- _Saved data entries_
..............................

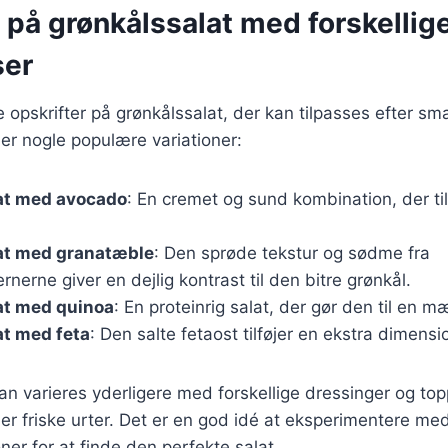
 på grønkålssalat med forskellig
ser
ge opskrifter på grønkålssalat, der kan tilpasses efter sm
er nogle populære variationer:
at med avocado
: En cremet og sund kombination, der ti
at med granatæble
: Den sprøde tekstur og sødme fra
nerne giver en dejlig kontrast til den bitre grønkål.
at med quinoa
: En proteinrig salat, der gør den til en m
at med feta
: Den salte fetaost tilføjer en ekstra dimens
kan varieres yderligere med forskellige dressinger og to
ler friske urter. Det er en god idé at eksperimentere med
r for at finde den perfekte salat.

..............................

- _Assigned task_
Please give back every line above exactly as it stands, without pictures.

- _Response box_
 på grønkålssalat med forskellig
ser
ge opskrifter på grønkålssalat, der kan tilpasses efter sm
er nogle populære variationer:
at med avocado
: En cremet og sund kombination, der ti
at med granatæble
: Den sprøde tekstur og sødme fra
nerne giver en dejlig kontrast til den bitre grønkål.
at med quinoa
: En proteinrig salat, der gør den til en m
at med feta
: Den salte fetaost tilføjer en ekstra dimens
kan varieres yderligere med forskellige dressinger og to
ler friske urter. Det er en god idé at eksperimentere med
r for at finde den perfekte salat.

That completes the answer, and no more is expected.